By Ilona Billington

LONDON--U.K. Chancellor of the Exchequer George Osborne on Wednesday announced additional measures to boost house building and mortgage lending, underlining the importance of the construction sector and housing market to the sustainable health of the U.K. economy.

A healthy housing and mortgage market typically helps boost consumer confidence and spending, while a booming construction sector provides jobs and investment. Those are things that the U.K. economy dearly needs to emerge from an extended period of fragility and enter a convincing and longer-term recovery.

The chancellor's "Help to Buy" program will offer two new avenues of support to home-buyers.
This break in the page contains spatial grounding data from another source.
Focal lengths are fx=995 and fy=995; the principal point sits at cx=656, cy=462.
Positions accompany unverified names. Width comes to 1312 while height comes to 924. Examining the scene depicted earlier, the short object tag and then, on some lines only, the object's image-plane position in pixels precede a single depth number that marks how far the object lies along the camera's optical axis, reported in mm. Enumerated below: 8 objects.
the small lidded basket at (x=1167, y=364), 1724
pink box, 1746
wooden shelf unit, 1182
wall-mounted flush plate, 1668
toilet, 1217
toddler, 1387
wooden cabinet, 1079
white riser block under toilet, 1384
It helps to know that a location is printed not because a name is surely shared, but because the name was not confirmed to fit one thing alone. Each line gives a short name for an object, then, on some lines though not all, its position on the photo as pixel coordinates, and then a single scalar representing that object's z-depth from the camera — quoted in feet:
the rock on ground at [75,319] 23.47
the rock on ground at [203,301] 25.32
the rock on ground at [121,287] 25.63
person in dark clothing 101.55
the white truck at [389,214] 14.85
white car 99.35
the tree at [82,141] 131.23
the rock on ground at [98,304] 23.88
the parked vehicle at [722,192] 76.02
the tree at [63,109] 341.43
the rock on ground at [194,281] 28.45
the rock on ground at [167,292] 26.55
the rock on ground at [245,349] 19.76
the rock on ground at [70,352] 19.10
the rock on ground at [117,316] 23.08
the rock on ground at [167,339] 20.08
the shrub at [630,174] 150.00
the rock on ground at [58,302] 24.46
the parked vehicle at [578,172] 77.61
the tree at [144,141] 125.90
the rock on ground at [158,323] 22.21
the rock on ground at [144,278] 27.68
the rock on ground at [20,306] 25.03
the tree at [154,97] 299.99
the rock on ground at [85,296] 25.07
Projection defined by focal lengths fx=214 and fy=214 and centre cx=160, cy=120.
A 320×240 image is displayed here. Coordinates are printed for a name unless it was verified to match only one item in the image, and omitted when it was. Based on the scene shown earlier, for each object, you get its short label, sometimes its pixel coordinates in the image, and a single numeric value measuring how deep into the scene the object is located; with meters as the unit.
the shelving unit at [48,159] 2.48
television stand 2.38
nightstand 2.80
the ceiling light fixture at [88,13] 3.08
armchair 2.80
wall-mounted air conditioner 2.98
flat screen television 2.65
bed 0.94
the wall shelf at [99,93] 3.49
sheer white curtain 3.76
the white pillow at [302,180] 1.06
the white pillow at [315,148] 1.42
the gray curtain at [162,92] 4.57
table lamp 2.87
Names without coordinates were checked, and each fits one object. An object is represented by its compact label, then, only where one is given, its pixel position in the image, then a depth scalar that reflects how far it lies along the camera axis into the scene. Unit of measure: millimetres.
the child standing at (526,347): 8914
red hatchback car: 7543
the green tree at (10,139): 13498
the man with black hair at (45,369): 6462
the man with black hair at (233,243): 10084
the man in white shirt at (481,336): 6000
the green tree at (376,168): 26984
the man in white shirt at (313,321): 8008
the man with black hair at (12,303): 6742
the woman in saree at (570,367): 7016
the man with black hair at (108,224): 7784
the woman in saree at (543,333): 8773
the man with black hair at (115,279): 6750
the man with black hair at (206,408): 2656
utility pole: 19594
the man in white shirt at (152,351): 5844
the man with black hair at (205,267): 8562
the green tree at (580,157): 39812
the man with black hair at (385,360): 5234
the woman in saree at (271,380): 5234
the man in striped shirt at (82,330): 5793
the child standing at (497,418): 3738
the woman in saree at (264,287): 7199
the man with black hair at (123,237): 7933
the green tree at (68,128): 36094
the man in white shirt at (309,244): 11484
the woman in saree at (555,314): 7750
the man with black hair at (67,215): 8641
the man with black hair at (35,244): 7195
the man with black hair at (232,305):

One is an equity loan scheme where the government will lend up to 20% of the value of a new-build home that a borrower wants to buy, meaning Britons could purchase a new-build home with a deposit of as little as 5% of the total value of the property.

The other part of the plan is a mortgage guarantee, which will provide an additional guarantee to lenders willing to grant a mortgage to a home-buyer with a small deposit for either a newly built home or an existing property.

The Treasury will make 12 billion pounds ($18.12 billion) of guarantees available to lenders, equivalent to GBP130 billion of new mortgage lending.

This latest initiative from the Treasury to help breathe life into the U.K.'s stagnant housing market and construction sector, while sticking to austerity, shows the government's keenness to employ fresh ideas to boost the ailing economy, which is at risk of entering its third recession in five years.

"The announcement of Help to Buy which will help mitigate the risk of those lending low-deposit mortgages shows a positive re-focus on promoting home ownership," said Paul Smee, director general of the Council of Mortgage Lenders. "The benefits will not be immediate, and we need to look at the detail of implementation, but this could have a significant impact in the medium term."

Mr. Osborne also said the Treasury and Bank of England are considering extending the Funding for Lending scheme "that will boost lending still further." The FLS rewards banks that increase their lending to home-buyers and small businesses with access to cheaper funding.

The existing NewBuy and FirstBuy schemes, which offer deposits and guarantees to home builders and first-time home-buyers, are also set to continue.

It is uncertain, however, how many potential home-owners Help to Buy will actually help. Planning rules continue to limit the number of building proposals that are granted permission, especially in the south of England, the region that requires the biggest boost in homes because it is where most new jobs and investment are.

"An ongoing commitment to the Funding for Lending scheme and the announcement of the Help to Buy scheme are welcomed, but in London and the highly restricted residential areas in the south-east, an increase in funding in the absence of new supply can only result in price rises well ahead of earnings," said Sue Foxley, head of research at U.K. estate agency and property consultancy Cluttons.

"The local planning politics in the Home Counties in particular that are holding back residential development must be addressed," she added, referring to the counties encircling London.

U.K. builders, however, were buoyed by the news. House-builder Barratt Developments PLC (BDEV.LN) stormed to the top of the FTSE 250 index, rising 5.3%. Shares of Persimmon PLC (PSN.LN), Redrow PLC (RDW.LN), Bellway PLC (BWY.LN) and Taylor Wimpey PLC (TW.LN) also rose.

--Andrea Tryphonides contributed to this article.